MAN: This was a People's Army of many languages. Men, women, grandparents, and children, working side by side against the swelling tide of Australia's greatest river as it grew slowly out of control. Communities banded together in a massive human response-- the greatest peacetime mobilization of men and women working along the river's length for half a year. A voluntary military operation to build levee banks from anything they could find-- sandbags, tree stumps, cow bodies, using their bodies at times to stem the wildcat break out.
GIRL: In 1956, my uncle lived at Curlwaa and remembers picking oranges and grapefruit from boats. He had a big boat, in which he would go from the levee bank towing smaller boats, in which they would then climb into to go around the trees. His mom and a friend soon learned how not to go in circles.
WOMAN: I was 8 years old when the 1956 flood was on. When the flood was heading towards our house, my mother sent my step-father off to hire a truck to bring out all our furniture and possessions. Instead, he took the money and headed for the hotel.
MAN: Oh, I don't know. Well, I remember one incident was when we three blokes launched our boat with a valuable Aberdeen Angus bull tied on behind. And we were also trying to move 60 head of cattle across flooded creeks and the odd piece of dry land. Took us nearly all day to achieve that, but we did. My wife used to take the Fergie and drive across the paddocks to the back road to pick up any mail or bread. And the kids went by boat to a pickup point to go to school. They saw heaps of big brown snakes, and there were hundreds of rabbits and 'roos.
WOMAN: The cemetery being on the hill was our savior. It was like an island. My husband was the church sexton and helped with funerals. The minister would hold a little service before my husband and the undertaker would take a small rowboat towing the coffin across the large expanse of water. My husband had to dig the hole, and then go home and get dressed in his grey coat, and row over for the service, and then row back to the cemetery.
MAN: I was an Adelaide journalist. When I arrived, there was a great stretch of water in the whole valley.
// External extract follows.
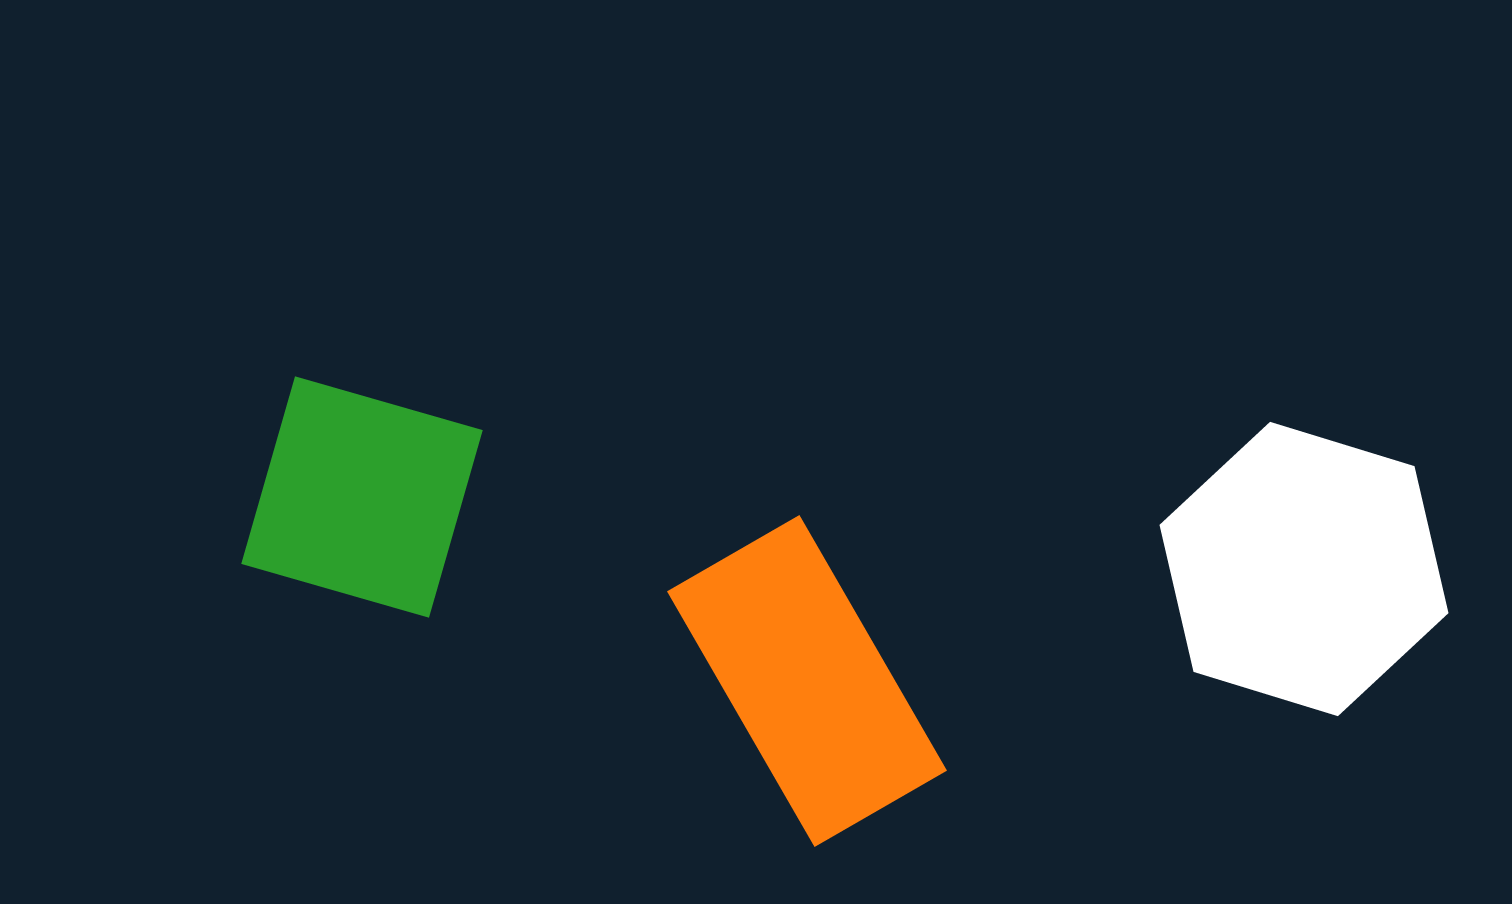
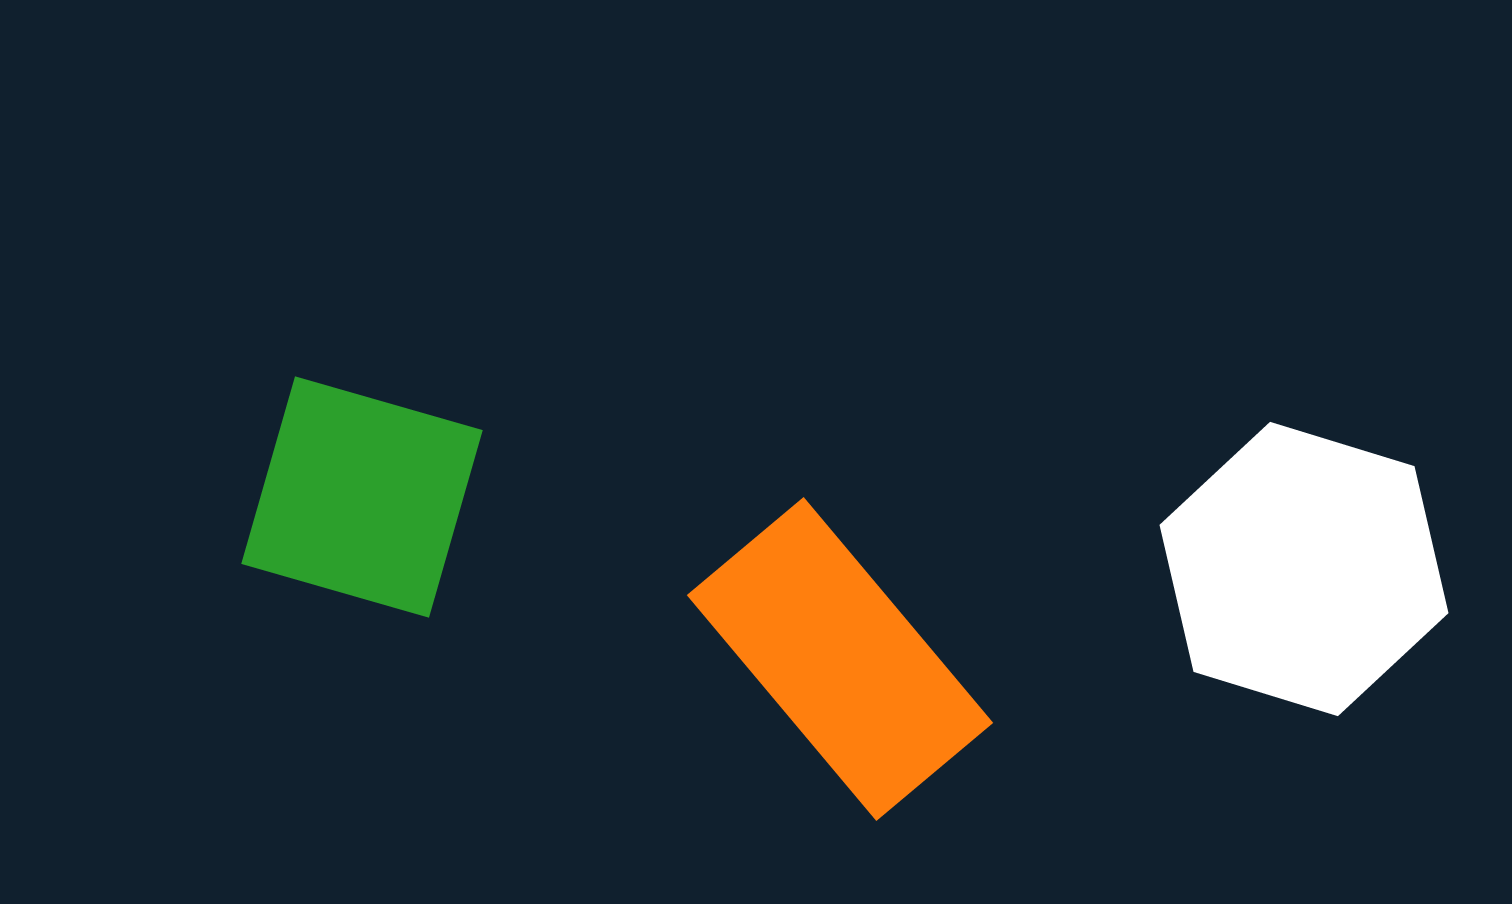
orange rectangle: moved 33 px right, 22 px up; rotated 10 degrees counterclockwise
There were various plans to evacuate people, but it was a constant state of tension and alert. The remorseless Murray crept up the main street of Mannum to unimaginable heights. The river drove up drain pipes and exploded in geysers in streets. It was night that everybody dreaded, because the river would start to infiltrate. Some of the outer banks went, others nearly went, but were saved by the crash crew. They were the commando force, ready to be rushed to anywhere the bank had weakened and was ready to break. The river was sly and treacherous. I knew as the days passed and the river peaked and the fight was won, that I had been covering an epic of human endeavor, one I never forgot.